● **Task statement**:
Look for "hand" in the listing below. Gather each line that contains it.

● **Raw data**:
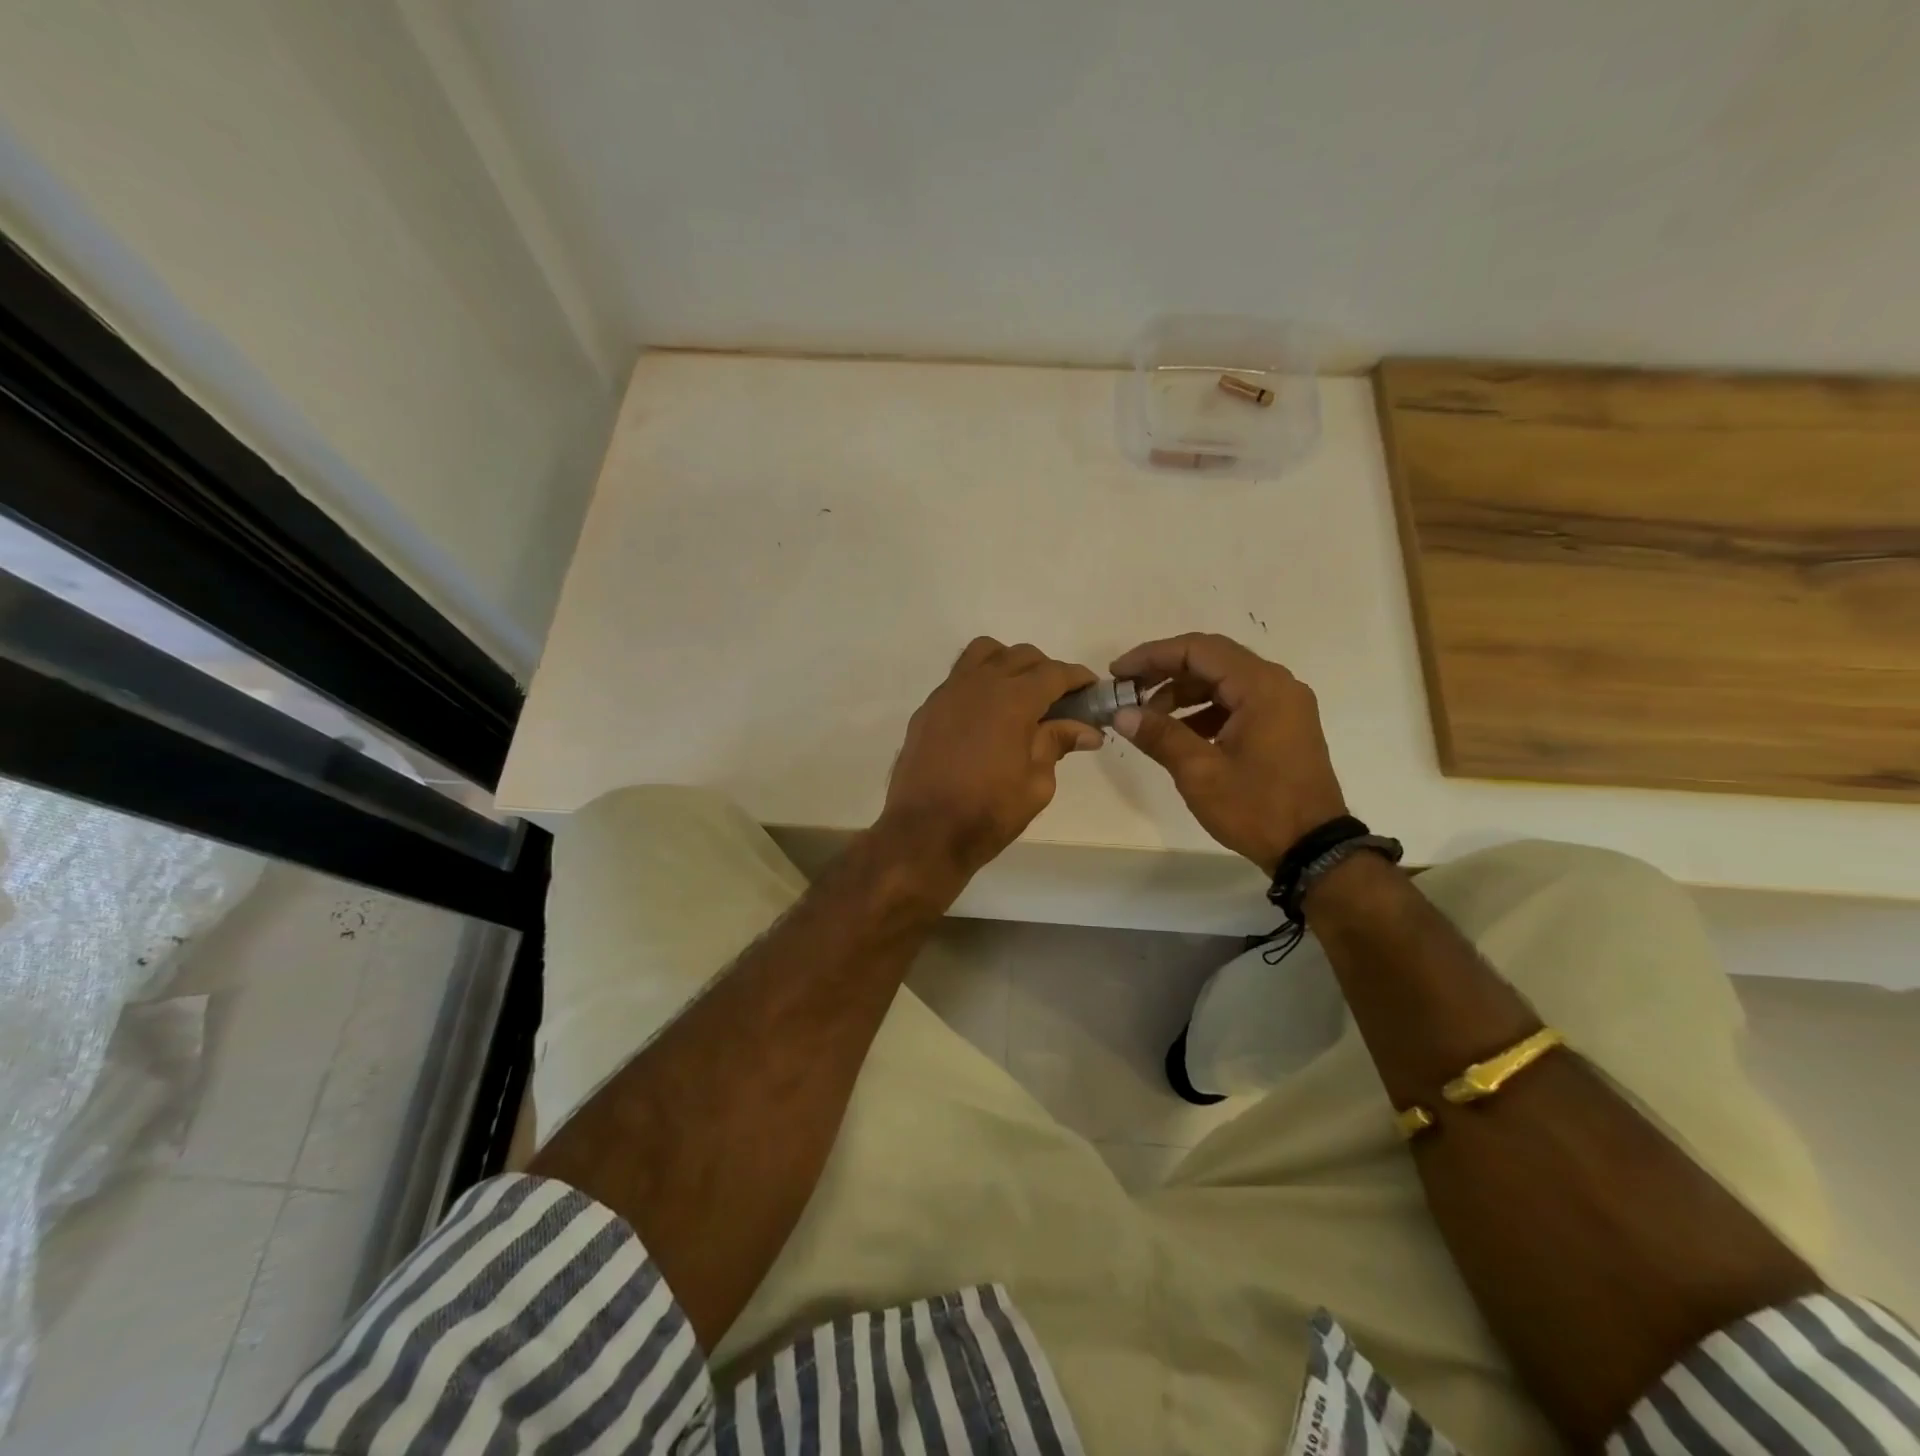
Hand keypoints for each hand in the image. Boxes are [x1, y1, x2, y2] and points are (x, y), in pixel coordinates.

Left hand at [879, 637, 1102, 879]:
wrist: (924, 832)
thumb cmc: (988, 811)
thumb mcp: (1037, 783)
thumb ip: (1058, 744)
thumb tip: (1086, 730)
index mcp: (1013, 699)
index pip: (1054, 672)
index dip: (1077, 678)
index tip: (1091, 690)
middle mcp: (980, 683)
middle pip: (1020, 656)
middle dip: (1046, 670)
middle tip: (1059, 700)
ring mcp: (948, 692)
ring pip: (984, 653)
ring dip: (1008, 664)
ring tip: (1018, 695)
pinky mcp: (928, 708)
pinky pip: (959, 677)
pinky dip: (979, 683)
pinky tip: (985, 716)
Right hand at [1110, 633, 1346, 875]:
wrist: (1312, 849)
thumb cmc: (1256, 807)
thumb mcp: (1200, 772)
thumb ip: (1160, 735)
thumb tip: (1122, 713)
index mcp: (1261, 686)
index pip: (1198, 650)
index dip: (1152, 656)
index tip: (1118, 673)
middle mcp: (1277, 684)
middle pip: (1212, 659)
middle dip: (1165, 671)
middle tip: (1128, 690)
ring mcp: (1284, 704)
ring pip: (1224, 680)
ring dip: (1183, 692)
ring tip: (1148, 717)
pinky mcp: (1283, 725)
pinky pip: (1237, 702)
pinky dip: (1205, 709)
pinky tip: (1179, 733)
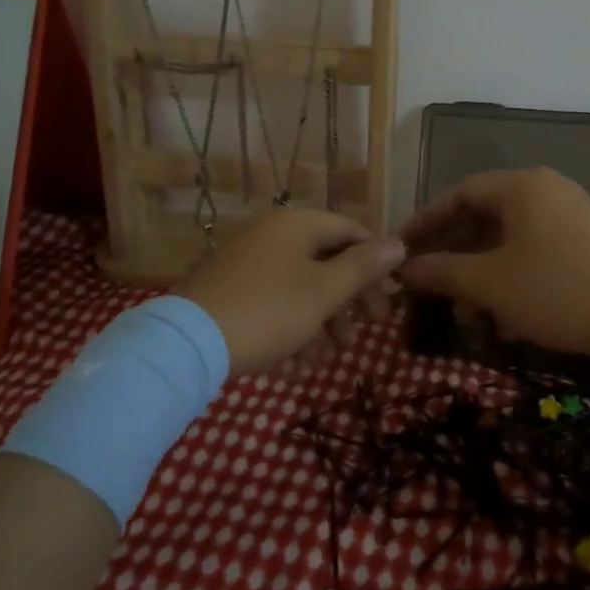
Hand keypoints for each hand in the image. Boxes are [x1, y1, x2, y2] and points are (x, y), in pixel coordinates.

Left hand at [178, 208, 405, 375]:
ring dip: (321, 322)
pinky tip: (295, 365)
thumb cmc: (269, 311)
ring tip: (327, 358)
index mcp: (297, 224)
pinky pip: (275, 301)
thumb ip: (363, 267)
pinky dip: (291, 328)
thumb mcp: (324, 292)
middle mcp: (272, 234)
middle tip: (366, 333)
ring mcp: (249, 261)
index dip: (376, 263)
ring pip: (302, 286)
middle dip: (348, 300)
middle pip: (326, 260)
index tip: (389, 299)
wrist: (189, 343)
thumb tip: (399, 243)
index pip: (351, 231)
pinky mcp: (232, 288)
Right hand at [397, 168, 589, 358]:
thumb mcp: (489, 283)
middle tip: (427, 282)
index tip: (402, 248)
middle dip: (452, 253)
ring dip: (479, 271)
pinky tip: (498, 313)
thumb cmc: (556, 291)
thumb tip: (405, 269)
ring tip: (463, 311)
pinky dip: (508, 275)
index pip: (459, 194)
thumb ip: (442, 272)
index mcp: (522, 187)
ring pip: (507, 238)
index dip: (426, 221)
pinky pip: (532, 249)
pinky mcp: (584, 242)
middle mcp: (545, 190)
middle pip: (483, 215)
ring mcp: (569, 215)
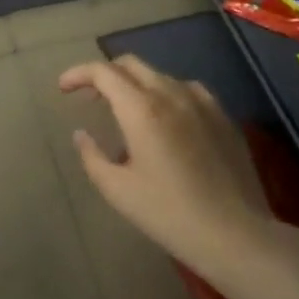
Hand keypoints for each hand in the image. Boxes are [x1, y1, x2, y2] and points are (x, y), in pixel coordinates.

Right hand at [57, 54, 271, 271]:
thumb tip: (82, 134)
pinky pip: (186, 90)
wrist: (234, 233)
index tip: (64, 88)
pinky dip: (165, 94)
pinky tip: (166, 118)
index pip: (103, 72)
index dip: (79, 74)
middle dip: (105, 74)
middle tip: (90, 97)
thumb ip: (92, 156)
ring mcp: (202, 102)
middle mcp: (171, 94)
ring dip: (135, 84)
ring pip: (160, 75)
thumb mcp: (118, 190)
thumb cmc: (168, 213)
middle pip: (131, 65)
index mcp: (142, 109)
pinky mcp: (222, 115)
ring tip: (126, 110)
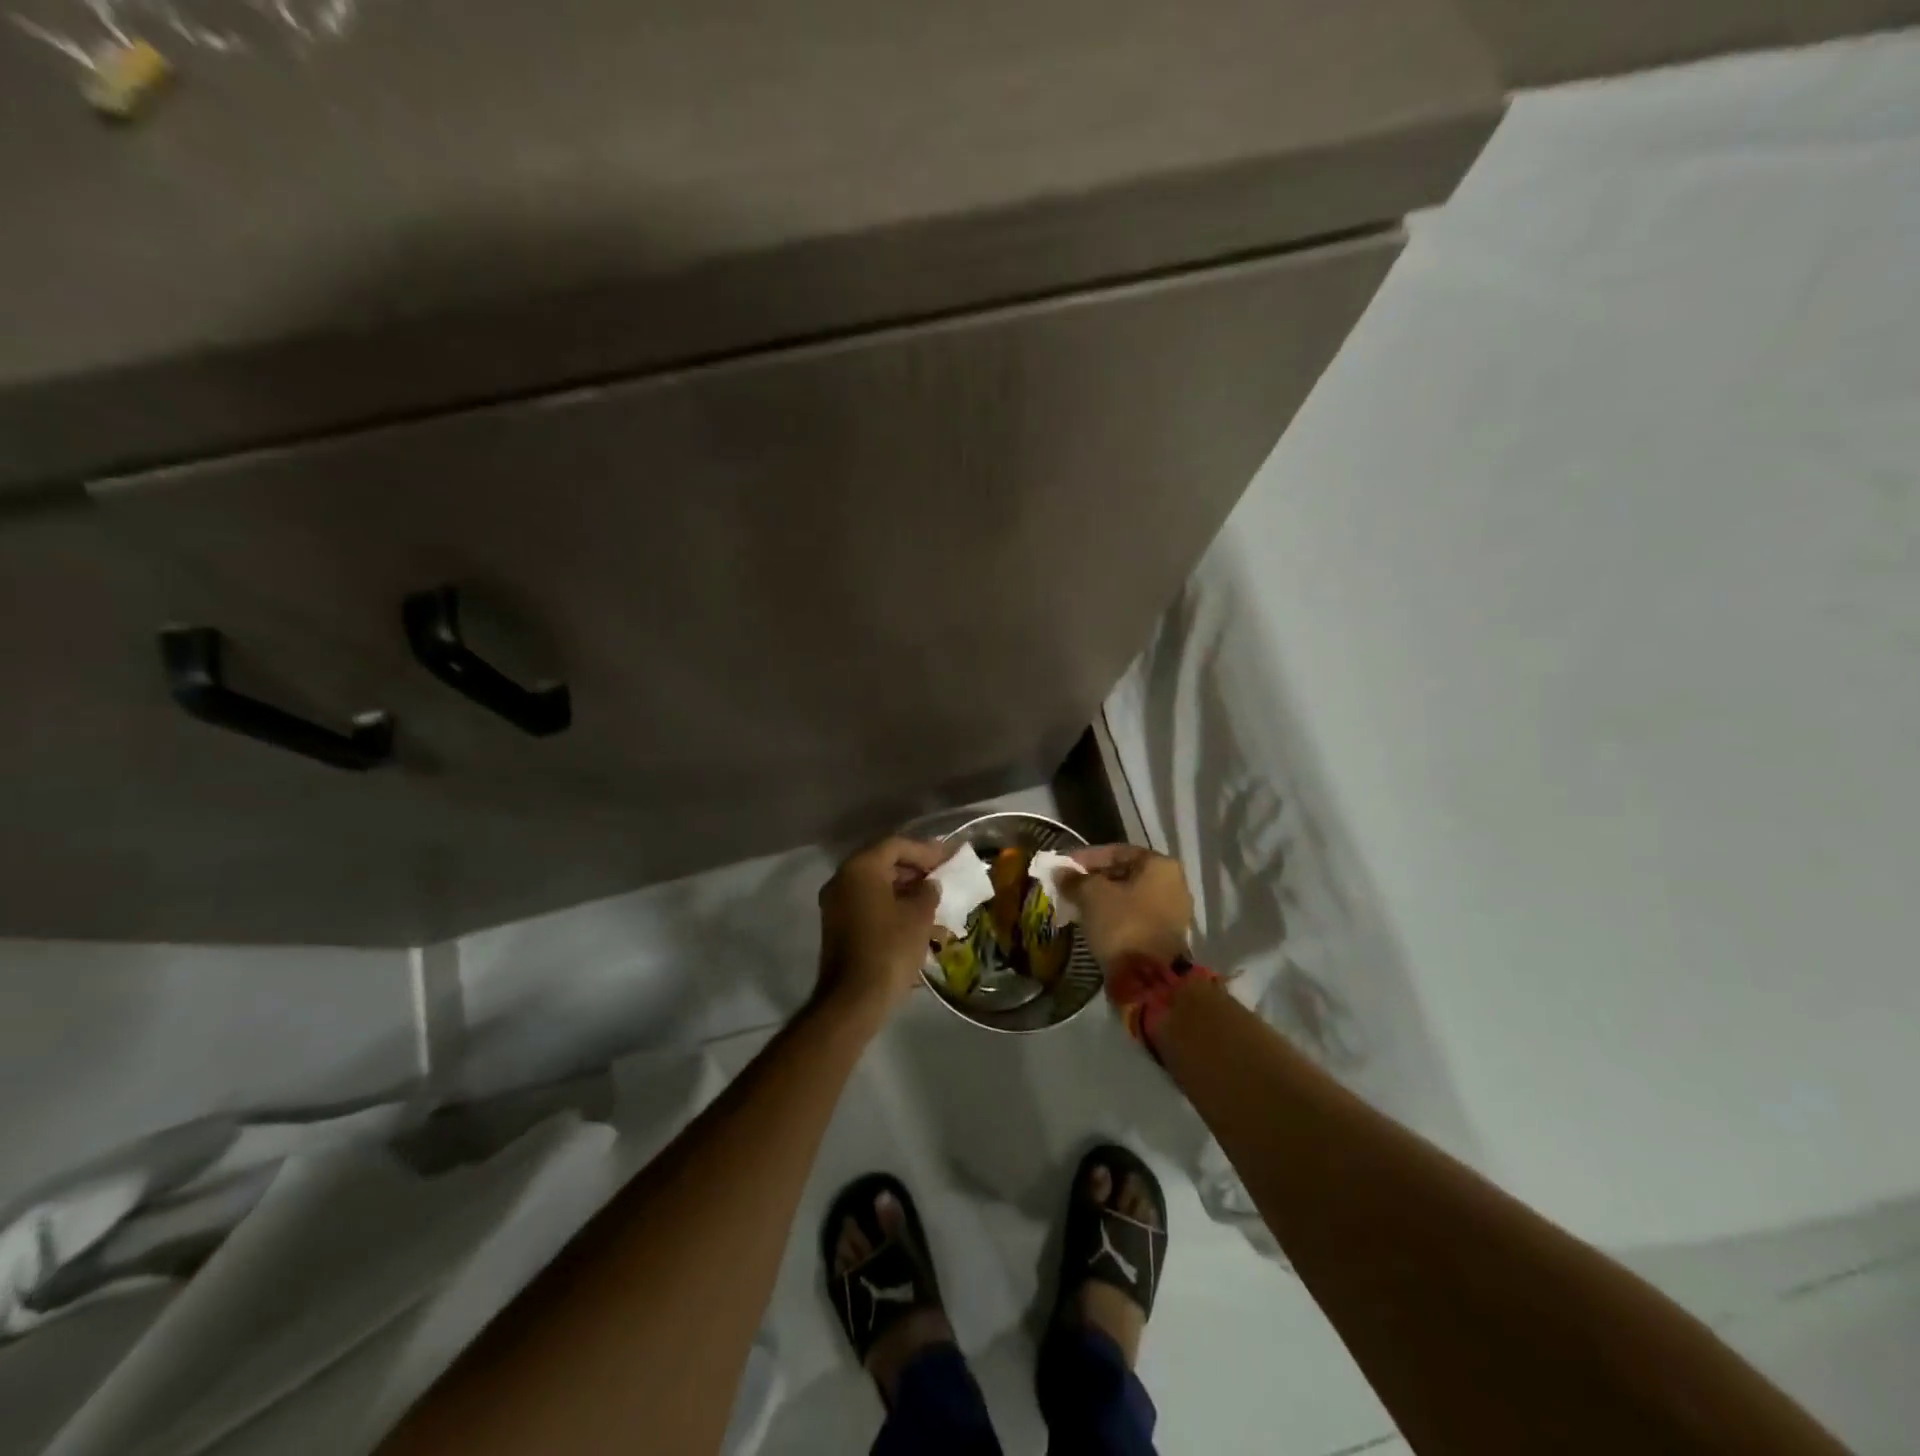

● **Task answer**:
Hand keypoints for each hand in the image. Boxes are [x1, y1, x2, y2] and points are (x, y), in pixel coordinates.
Left hand at [879, 637, 1102, 879]:
Right hand at [1110, 633, 1346, 875]:
Hand keypoints for each hand in the image. Boxes are [x1, y1, x2, y2] and points are (x, y), in pixel coordinates.
Left hand at [178, 208, 405, 375]:
Right hand at [397, 168, 589, 358]:
Hand keypoints for each hand in the image. Boxes are [x1, y1, x2, y2] and points are (x, y), in pixel coordinates.
Right hand at [57, 54, 271, 271]:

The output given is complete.